── DATA FOR PROCESSING

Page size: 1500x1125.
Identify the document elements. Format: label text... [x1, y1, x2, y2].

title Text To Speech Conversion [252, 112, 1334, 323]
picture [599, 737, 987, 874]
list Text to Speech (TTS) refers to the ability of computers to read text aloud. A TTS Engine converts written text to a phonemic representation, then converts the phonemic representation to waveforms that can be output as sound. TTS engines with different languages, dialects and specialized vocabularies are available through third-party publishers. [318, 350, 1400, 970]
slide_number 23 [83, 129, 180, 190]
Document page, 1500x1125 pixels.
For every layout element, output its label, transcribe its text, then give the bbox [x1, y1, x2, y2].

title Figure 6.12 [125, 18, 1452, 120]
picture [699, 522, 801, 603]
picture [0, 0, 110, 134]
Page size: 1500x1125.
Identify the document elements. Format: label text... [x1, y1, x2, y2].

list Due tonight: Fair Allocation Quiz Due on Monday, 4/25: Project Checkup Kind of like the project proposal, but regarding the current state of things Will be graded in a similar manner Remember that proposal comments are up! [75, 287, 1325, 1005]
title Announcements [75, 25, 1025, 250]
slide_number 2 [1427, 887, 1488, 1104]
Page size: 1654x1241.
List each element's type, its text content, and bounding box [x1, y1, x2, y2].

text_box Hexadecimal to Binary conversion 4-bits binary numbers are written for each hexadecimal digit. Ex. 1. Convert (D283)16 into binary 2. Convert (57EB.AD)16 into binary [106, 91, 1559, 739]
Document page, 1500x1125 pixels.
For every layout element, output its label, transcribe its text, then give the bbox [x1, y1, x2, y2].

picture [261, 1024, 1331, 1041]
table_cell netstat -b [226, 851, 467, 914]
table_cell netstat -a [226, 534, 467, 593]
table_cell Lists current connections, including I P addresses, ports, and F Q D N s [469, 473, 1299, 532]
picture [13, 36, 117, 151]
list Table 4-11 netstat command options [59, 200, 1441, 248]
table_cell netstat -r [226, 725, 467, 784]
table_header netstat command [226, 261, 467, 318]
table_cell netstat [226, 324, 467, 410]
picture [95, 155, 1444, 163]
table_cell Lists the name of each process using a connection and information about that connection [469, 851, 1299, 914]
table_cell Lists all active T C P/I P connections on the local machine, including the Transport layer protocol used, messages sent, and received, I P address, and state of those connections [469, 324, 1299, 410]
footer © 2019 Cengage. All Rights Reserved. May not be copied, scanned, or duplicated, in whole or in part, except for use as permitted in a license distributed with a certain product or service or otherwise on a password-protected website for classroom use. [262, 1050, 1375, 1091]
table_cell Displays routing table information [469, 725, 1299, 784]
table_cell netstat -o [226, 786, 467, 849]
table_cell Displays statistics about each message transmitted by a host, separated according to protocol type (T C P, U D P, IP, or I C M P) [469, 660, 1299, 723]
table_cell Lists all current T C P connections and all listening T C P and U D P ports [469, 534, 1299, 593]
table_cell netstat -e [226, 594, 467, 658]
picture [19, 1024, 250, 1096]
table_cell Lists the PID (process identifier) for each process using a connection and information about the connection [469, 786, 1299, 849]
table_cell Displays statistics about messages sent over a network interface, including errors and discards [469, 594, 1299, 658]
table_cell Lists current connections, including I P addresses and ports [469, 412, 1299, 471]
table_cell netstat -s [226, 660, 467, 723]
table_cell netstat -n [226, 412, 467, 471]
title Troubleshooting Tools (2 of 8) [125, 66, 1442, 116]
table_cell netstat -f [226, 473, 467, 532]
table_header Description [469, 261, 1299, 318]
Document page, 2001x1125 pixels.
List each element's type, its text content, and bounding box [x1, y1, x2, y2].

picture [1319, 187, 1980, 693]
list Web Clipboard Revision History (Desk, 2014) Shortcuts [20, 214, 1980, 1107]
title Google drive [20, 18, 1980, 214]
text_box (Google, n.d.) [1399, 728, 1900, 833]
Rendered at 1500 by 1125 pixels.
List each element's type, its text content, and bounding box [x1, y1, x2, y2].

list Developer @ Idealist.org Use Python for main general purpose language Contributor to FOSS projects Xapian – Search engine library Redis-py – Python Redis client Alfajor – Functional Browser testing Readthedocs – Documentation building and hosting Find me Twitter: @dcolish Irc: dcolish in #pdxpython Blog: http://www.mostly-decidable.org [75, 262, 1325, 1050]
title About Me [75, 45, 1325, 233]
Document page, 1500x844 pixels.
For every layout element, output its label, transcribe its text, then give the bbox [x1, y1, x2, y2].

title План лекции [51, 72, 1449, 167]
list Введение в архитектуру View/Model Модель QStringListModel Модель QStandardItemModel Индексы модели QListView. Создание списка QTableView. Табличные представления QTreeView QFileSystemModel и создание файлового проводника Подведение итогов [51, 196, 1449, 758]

────

- **INSTRUCTIONS TO FOLLOW**:
Copy out every line in the records where the word "pixels" is found.

- **EXERCISE SOLUTION**:
Document page, 1500x1125 pixels.
Document page, 1500x1125 pixels.
Document page, 2001x1125 pixels.
Rendered at 1500 by 1125 pixels.
Document page, 1500x844 pixels.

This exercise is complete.